Any criticism or suggestions welcome.


----------



## rickbb (Aug 21, 2013)

With 2 - 4" fans you don't want to constrict the flow down to a 2" pipe. I'd go for 6" PVC pipe instead and attach it to a plastic dryer wall vent to keep rain from getting in.


----------



## martymcfly (Aug 21, 2013)

rickbb said:


> With 2 - 4" fans you don't want to constrict the flow down to a 2" pipe. I'd go for 6" PVC pipe instead and attach it to a plastic dryer wall vent to keep rain from getting in.



I was planning just using plastic ducting but can easily get 6" ducting if that was the better choice. I was wondering if the 2" pipe would be too restrictive.

Do you think mounting the plastic vent to the wood would be fine and no reaction would happen with the shed itself? The only other thing i was worried about was the fumes coming back into the shed. This will be my first refine so im not quite sure how much nox fumes im going to be getting.


----------



## rickbb (Aug 21, 2013)

You would want to place the vent well away from any open windows or doors etc. That should prevent any returning fumes. 

How much fume you generate depends on the scale of your digesting and which process you use. 

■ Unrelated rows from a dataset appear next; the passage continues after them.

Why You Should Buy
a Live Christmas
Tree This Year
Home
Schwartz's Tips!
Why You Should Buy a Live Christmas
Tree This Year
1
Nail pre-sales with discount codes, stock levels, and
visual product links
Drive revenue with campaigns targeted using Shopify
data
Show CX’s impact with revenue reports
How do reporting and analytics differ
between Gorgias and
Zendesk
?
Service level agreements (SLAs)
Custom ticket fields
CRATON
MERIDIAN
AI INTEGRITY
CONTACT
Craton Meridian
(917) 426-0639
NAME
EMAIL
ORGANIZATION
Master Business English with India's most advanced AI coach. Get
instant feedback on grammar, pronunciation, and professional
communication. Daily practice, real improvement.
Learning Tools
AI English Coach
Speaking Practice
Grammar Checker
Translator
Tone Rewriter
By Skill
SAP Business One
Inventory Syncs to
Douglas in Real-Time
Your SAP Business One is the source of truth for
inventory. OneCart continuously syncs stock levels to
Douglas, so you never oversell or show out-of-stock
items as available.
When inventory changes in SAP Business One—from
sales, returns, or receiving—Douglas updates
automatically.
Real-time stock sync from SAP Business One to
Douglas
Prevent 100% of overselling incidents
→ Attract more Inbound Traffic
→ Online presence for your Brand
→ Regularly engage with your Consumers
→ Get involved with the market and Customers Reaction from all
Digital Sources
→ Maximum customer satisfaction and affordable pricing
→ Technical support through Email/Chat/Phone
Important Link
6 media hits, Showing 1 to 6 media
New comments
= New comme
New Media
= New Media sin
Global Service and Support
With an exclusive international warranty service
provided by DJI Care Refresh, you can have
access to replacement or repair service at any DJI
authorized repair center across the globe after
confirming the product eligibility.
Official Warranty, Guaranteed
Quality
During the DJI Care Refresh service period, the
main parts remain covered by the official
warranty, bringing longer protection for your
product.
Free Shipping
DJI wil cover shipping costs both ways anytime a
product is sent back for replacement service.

I put the vent to my table top fume hood around the corner from the door, about 10 to 12 feet away in total and do not have a problem with fumes re-entering the shop. I have the plastic trap door type of dryer vent and the only thing I've noticed is there is a very slight staining to the paint under it and I've been using it for about 6 months now. I do try to hose it down every so often so there is no crud build up under the vent exit.


----------



## jeneje (Aug 24, 2013)

Something to think about here, venting any kind of NO gas outside is dangerous, not only to you but the environment too. trees, flowers, grass, birds will all die from this. A good scrubber setup will help control the fumes. There are several scrubber setups posted here on the forum.

Ken


----------



## rickbb (Aug 24, 2013)

True, a vaccum assited scubber on the reaction vessel is the best way to deal with noxious gasses. But the work area still needs to be vented safely with a fume hood.


----------



## Smack (Aug 24, 2013)

What's keeping the fumes from recirculating back through your shed and you?


----------



## rickbb (Aug 25, 2013)

Smack said:


> What's keeping the fumes from recirculating back through your shed and you?



Distance from any opening + dissipation into the atmosphere + small amount of noxious fumes to begin with.

Fume hoods should not be the primary means of dealing with concentrated fumes, but only as a means to provide the worker a safe breathable work space.


----------



## Smack (Aug 25, 2013)

That question was directed at the OP.


----------



## rickbb (Aug 25, 2013)

oh, sorry, my bad.


----------